From writing about the stage to writing for it

  • Howard Reich

    Howard Reich Photo courtesy of Pam Becker

  • Howard Reich's opera "Kimiko's Pearl"

    Howard Reich's opera "Kimiko's Pearl" Photo courtesy of Bravo Niagara! Festival of the Arts

Posted1/9/2022 1:00 AM

For more than 40 years, longtime Deerfield resident Howard Reich covered music and the arts for the Chicago Tribune with passion and sensitivity, adding six books and three documentary films to his prodigious credits as an award-winning critic.

Now, one year after he accepted a buyout from the Tribune, the treasured Chicago journalist is about to unveil perhaps the most inspiring project of his career -- to be presented in an entirely new realm.


Reich has written the stage scenario for "Kimiko's Pearl," a new multidisciplinary work to be performed by principal dancers of the Royal Winnipeg Ballet.

Commissioned by the nonprofit Bravo Niagara!
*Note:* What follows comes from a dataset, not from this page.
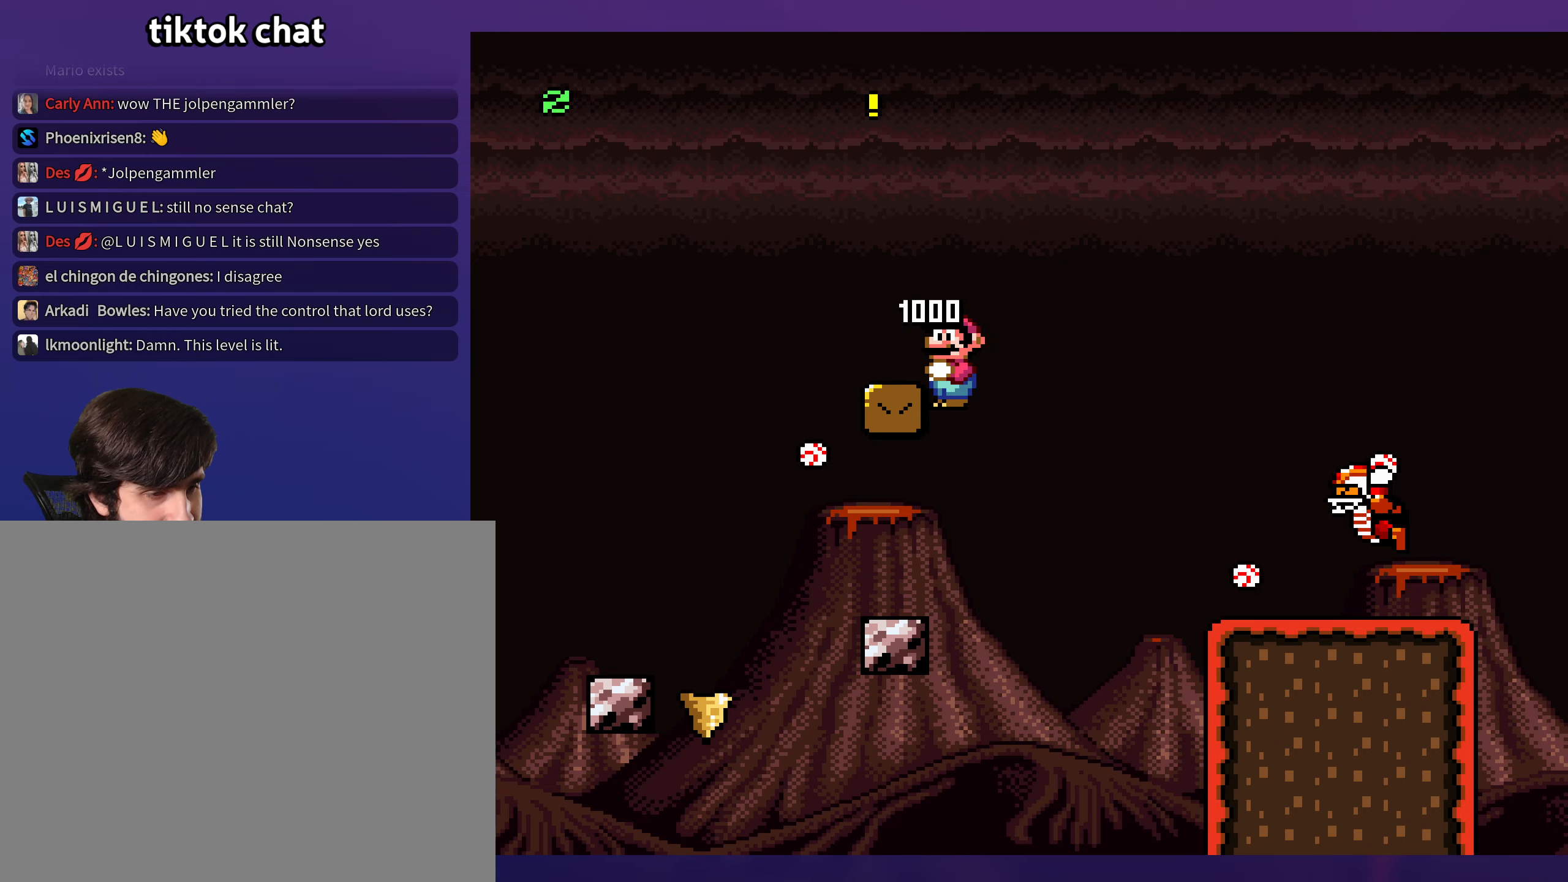
{"buttons": ["B", "Y", "DPAD_LEFT"], "events": [[400, "DPAD_LEFT", "down"]]}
Festival of the Arts based in Ontario, Canada, "Kimiko's Pearl" tells the fictionalized family story of Bravo Niagara! co-founders (and mother-daughter team) Christine Mori and Alexis Spieldenner, whose Japanese Canadian ancestors were interred during World War II.

This year marks 80 years since the forced uprooting, internment and dispossession of 22,000 Canadians of Japanese ancestry.

Reich's story of heroism and hope in the face of racism is told through the eyes of Kimiko, a 15-year-old Toronto girl who discovers an old family trunk containing her great-grandfather's diary. As Kimiko reads the diary, her family's tale comes to life.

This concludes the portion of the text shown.